A una pareja agonizante siempre se le puede dar un mes más de vida. Las promesas que no pensamos cumplir son un paliativo para posponer el entierro, para convencernos de que no es un funeral lo que necesitamos, sino un viaje, un nuevo departamento o un perro. Nos decimos tantas veces que las cosas pueden mejorar, aunque que todo nuevo intento ha sido un clavo más en el féretro; cada latido, por débil que sea, lo envolvemos de anhelo para no aceptar que trajimos al perro a un panteón.

Por años nos envenenamos hasta quedar desahuciados, a veces con traiciones fulminantes, otras con ausencias y silencios que se extendieron hasta la noche en que rascamos viejas heridas y descubrimos que estaban vacías. En un arranque de piedad anunciamos la eutanasia y comenzamos a empacar.
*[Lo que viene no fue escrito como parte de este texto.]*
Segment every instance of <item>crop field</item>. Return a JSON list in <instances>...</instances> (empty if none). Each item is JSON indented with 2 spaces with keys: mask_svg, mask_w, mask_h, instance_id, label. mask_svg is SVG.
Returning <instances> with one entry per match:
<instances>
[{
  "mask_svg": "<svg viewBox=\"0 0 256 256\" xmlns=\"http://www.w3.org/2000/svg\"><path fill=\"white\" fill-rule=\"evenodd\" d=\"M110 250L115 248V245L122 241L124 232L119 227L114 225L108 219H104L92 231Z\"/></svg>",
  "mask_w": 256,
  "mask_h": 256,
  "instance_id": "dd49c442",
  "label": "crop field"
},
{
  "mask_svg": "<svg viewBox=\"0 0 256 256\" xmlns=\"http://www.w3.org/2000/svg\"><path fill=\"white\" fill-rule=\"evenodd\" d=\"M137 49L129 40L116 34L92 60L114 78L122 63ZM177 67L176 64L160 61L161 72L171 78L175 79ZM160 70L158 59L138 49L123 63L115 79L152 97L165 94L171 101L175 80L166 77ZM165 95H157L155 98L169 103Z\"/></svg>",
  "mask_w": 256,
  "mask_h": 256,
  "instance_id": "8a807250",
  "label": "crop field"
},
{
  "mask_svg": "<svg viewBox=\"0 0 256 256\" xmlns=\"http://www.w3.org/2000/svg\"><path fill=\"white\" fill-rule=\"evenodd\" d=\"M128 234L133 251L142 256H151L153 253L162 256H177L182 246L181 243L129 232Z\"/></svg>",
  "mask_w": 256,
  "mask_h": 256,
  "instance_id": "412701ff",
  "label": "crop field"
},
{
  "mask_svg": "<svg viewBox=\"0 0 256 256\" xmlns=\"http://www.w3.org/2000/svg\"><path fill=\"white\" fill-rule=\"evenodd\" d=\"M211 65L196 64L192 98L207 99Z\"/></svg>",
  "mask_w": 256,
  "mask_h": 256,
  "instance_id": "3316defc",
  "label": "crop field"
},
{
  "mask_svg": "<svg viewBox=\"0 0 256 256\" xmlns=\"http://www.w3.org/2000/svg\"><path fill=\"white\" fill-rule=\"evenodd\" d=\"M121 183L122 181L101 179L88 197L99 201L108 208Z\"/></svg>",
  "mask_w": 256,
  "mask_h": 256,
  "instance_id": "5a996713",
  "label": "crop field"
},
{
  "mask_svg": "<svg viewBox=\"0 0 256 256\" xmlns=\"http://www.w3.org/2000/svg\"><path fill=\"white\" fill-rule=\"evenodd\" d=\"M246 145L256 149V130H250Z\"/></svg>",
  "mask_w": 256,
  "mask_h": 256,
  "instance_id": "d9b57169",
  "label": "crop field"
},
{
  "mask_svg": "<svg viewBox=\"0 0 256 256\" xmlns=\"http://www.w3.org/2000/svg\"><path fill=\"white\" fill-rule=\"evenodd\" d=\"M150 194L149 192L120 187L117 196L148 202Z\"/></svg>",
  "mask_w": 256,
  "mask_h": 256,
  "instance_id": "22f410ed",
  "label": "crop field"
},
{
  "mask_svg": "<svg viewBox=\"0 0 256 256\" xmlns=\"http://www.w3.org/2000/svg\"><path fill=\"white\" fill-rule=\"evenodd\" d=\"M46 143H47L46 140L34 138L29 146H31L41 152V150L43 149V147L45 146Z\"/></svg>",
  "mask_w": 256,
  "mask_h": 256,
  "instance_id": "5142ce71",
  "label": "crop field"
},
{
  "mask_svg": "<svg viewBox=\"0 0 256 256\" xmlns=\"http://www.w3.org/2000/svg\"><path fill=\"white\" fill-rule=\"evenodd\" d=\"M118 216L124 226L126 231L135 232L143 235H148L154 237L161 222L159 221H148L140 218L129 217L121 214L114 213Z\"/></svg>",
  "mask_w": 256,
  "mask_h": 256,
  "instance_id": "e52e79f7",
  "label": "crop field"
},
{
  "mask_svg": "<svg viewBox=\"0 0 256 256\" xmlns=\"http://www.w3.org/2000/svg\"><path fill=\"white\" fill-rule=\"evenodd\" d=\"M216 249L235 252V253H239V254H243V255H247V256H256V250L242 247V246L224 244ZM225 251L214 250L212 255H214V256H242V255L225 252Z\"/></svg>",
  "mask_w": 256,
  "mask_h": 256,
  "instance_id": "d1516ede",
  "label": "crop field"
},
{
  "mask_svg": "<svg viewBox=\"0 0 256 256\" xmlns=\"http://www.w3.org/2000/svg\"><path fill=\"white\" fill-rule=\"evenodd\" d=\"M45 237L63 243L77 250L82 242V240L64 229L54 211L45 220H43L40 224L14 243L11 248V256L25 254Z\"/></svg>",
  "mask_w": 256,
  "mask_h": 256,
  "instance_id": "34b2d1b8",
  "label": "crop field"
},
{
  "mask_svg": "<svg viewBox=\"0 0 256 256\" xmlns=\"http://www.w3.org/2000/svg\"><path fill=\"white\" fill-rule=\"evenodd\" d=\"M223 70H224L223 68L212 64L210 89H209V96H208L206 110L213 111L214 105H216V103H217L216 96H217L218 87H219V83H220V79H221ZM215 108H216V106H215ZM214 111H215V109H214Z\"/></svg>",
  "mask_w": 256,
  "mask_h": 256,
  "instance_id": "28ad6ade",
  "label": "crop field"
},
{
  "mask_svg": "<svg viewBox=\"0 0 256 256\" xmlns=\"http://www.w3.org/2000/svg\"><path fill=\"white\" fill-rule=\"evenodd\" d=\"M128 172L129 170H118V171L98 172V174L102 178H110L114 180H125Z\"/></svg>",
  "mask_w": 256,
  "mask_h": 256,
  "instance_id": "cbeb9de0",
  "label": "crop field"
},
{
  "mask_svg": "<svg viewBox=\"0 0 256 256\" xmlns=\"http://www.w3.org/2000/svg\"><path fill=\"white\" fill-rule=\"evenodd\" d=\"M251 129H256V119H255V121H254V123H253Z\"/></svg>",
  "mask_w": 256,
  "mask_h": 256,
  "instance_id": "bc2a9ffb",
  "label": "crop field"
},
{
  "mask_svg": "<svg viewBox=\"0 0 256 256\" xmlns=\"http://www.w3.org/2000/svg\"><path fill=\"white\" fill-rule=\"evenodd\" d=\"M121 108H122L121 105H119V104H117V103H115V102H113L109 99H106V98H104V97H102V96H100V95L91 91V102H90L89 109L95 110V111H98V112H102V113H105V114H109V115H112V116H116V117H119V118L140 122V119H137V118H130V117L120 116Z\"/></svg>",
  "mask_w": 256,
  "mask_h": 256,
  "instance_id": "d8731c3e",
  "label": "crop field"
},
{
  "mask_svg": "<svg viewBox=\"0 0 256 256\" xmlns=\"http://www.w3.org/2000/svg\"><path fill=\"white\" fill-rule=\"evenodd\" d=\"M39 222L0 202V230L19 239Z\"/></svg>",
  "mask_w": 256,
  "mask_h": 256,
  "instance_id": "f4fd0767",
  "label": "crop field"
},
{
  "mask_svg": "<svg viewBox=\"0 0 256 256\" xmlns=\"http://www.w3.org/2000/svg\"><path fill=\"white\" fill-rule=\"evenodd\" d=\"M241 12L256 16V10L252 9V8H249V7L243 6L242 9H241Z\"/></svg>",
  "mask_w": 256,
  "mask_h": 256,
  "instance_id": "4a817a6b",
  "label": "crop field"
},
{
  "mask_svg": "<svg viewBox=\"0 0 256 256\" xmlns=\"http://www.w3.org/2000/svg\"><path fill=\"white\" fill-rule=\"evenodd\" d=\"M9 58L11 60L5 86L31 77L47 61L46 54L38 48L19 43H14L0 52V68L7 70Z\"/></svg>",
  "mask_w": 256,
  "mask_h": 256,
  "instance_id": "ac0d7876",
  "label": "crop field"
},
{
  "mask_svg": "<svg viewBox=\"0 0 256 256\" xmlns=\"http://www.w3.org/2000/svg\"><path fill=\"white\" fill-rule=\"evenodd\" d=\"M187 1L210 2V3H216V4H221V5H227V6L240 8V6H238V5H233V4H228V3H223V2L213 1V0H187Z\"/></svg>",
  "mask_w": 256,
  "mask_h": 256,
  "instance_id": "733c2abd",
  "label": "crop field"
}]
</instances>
Quemamos las promesas, embalamos los recuerdos y sacamos a pasear al perro por turnos, para no tener que pasar ni un minuto demás juntos. Hicimos el papeleo fúnebre y, por educación, lloramos en el velorio. Nos asomamos al ataúd y lo cerramos con el consuelo de que una tumba es más cálida que la morgue donde por tanto tiempo yacimos.

Entre el descanso eterno y nosotros solo se interpone la lectura del testamento.  Falta decidir qué haremos con el vuelo a Punta Cana que compramos en plena en crisis y con ese perro que supuestamente iba a salvarnos y ahora nos está forzando a convivir una o dos veces a la semana con nuestro cadáver.